##### Supplied information
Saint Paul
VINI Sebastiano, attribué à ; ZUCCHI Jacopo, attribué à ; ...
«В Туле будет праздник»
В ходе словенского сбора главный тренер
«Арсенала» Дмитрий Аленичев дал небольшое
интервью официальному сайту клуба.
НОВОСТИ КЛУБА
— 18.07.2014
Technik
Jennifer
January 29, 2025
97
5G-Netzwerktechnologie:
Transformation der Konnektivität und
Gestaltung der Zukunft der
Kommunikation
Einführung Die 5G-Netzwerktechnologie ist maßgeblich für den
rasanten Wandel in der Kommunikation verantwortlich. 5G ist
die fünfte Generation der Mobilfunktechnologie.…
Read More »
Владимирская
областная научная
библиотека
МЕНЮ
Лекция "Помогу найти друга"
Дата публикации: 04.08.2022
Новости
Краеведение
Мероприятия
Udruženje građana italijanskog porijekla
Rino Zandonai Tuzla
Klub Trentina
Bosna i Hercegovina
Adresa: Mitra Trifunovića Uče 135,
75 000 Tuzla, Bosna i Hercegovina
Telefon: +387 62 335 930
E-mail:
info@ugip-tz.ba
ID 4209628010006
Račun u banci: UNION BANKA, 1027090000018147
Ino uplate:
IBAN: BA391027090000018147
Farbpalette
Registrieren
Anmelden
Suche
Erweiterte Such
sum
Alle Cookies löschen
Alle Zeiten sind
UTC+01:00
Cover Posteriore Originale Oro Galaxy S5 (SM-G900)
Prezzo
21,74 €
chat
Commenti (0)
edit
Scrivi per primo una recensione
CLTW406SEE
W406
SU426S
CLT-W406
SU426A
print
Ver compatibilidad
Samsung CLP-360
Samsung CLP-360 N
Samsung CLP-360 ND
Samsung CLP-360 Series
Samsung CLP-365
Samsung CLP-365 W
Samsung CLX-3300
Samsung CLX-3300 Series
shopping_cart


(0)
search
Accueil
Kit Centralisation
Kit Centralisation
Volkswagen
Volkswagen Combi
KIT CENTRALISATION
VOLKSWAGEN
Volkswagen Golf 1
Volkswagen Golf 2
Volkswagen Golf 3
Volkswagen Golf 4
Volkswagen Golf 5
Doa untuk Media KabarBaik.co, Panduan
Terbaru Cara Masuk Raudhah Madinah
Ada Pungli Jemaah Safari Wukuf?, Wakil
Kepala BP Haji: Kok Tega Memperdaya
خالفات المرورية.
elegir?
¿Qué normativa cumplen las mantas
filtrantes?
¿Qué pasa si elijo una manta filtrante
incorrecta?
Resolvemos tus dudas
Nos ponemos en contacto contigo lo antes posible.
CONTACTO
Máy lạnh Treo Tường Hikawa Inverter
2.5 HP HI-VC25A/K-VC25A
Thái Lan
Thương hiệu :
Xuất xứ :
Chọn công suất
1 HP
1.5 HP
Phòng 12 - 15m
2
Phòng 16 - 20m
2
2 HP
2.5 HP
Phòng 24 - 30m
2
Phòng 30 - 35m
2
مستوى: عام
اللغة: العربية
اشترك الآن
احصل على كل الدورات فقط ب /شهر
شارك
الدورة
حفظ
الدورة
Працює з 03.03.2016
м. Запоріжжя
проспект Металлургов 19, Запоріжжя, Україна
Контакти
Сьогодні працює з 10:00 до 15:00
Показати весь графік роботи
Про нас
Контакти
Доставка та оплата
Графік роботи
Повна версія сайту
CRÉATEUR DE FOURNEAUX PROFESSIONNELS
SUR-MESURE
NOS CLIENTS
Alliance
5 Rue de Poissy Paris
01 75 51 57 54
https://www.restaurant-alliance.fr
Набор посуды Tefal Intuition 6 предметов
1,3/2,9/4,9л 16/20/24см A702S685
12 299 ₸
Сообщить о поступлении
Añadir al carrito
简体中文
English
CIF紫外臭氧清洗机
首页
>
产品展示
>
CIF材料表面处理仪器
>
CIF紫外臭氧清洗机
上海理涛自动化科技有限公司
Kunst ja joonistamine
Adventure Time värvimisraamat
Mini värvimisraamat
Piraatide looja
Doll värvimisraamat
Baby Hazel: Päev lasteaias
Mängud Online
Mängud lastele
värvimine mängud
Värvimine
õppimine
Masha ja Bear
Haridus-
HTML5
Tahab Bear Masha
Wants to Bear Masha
##########
**Brief:** Reproduce the material in full, swapping each "Samsung" for "Samsung Electronics" and leaving everything else unchanged.

**Answer section:**
Saint Paul
VINI Sebastiano, attribué à ; ZUCCHI Jacopo, attribué à ; ...
«В Туле будет праздник»
В ходе словенского сбора главный тренер
«Арсенала» Дмитрий Аленичев дал небольшое
интервью официальному сайту клуба.
НОВОСТИ КЛУБА
— 18.07.2014
Technik
Jennifer
January 29, 2025
97
5G-Netzwerktechnologie:
Transformation der Konnektivität und
Gestaltung der Zukunft der
Kommunikation
Einführung Die 5G-Netzwerktechnologie ist maßgeblich für den
rasanten Wandel in der Kommunikation verantwortlich. 5G ist
die fünfte Generation der Mobilfunktechnologie.…
Read More »
Владимирская
областная научная
библиотека
МЕНЮ
Лекция "Помогу найти друга"
Дата публикации: 04.08.2022
Новости
Краеведение
Мероприятия
Udruženje građana italijanskog porijekla
Rino Zandonai Tuzla
Klub Trentina
Bosna i Hercegovina
Adresa: Mitra Trifunovića Uče 135,
75 000 Tuzla, Bosna i Hercegovina
Telefon: +387 62 335 930
E-mail:
info@ugip-tz.ba
ID 4209628010006
Račun u banci: UNION BANKA, 1027090000018147
Ino uplate:
IBAN: BA391027090000018147
Farbpalette
Registrieren
Anmelden
Suche
Erweiterte Such
sum
Alle Cookies löschen
Alle Zeiten sind
UTC+01:00
Cover Posteriore Originale Oro Galaxy S5 (SM-G900)
Prezzo
21,74 €
chat
Commenti (0)
edit
Scrivi per primo una recensione
CLTW406SEE
W406
SU426S
CLT-W406
SU426A
print
Ver compatibilidad
Samsung Electronics CLP-360
Samsung Electronics CLP-360 N
Samsung Electronics CLP-360 ND
Samsung Electronics CLP-360 Series
Samsung Electronics CLP-365
Samsung Electronics CLP-365 W
Samsung Electronics CLX-3300
Samsung Electronics CLX-3300 Series
shopping_cart


(0)
search
Accueil
Kit Centralisation
Kit Centralisation
Volkswagen
Volkswagen Combi
KIT CENTRALISATION
VOLKSWAGEN
Volkswagen Golf 1
Volkswagen Golf 2
Volkswagen Golf 3
Volkswagen Golf 4
Volkswagen Golf 5
Doa untuk Media KabarBaik.co, Panduan
Terbaru Cara Masuk Raudhah Madinah
Ada Pungli Jemaah Safari Wukuf?, Wakil
Kepala BP Haji: Kok Tega Memperdaya
خالفات المرورية.
elegir?
¿Qué normativa cumplen las mantas
filtrantes?
¿Qué pasa si elijo una manta filtrante
incorrecta?
Resolvemos tus dudas
Nos ponemos en contacto contigo lo antes posible.
CONTACTO
Máy lạnh Treo Tường Hikawa Inverter
2.5 HP HI-VC25A/K-VC25A
Thái Lan
Thương hiệu :
Xuất xứ :
Chọn công suất
1 HP
1.5 HP
Phòng 12 - 15m
2
Phòng 16 - 20m
2
2 HP
2.5 HP
Phòng 24 - 30m
2
Phòng 30 - 35m
2
مستوى: عام
اللغة: العربية
اشترك الآن
احصل على كل الدورات فقط ب /شهر
شارك
الدورة
حفظ
الدورة
Працює з 03.03.2016
м. Запоріжжя
проспект Металлургов 19, Запоріжжя, Україна
Контакти
Сьогодні працює з 10:00 до 15:00
Показати весь графік роботи
Про нас
Контакти
Доставка та оплата
Графік роботи
Повна версія сайту
CRÉATEUR DE FOURNEAUX PROFESSIONNELS
SUR-MESURE
NOS CLIENTS
Alliance
5 Rue de Poissy Paris
01 75 51 57 54
https://www.restaurant-alliance.fr
Набор посуды Tefal Intuition 6 предметов
1,3/2,9/4,9л 16/20/24см A702S685
12 299 ₸
Сообщить о поступлении
Añadir al carrito
简体中文
English
CIF紫外臭氧清洗机
首页
>
产品展示
>
CIF材料表面处理仪器
>
CIF紫外臭氧清洗机
上海理涛自动化科技有限公司
Kunst ja joonistamine
Adventure Time värvimisraamat
Mini värvimisraamat
Piraatide looja
Doll värvimisraamat
Baby Hazel: Päev lasteaias
Mängud Online
Mängud lastele
värvimine mängud
Värvimine
õppimine
Masha ja Bear
Haridus-
HTML5
Tahab Bear Masha
Wants to Bear Masha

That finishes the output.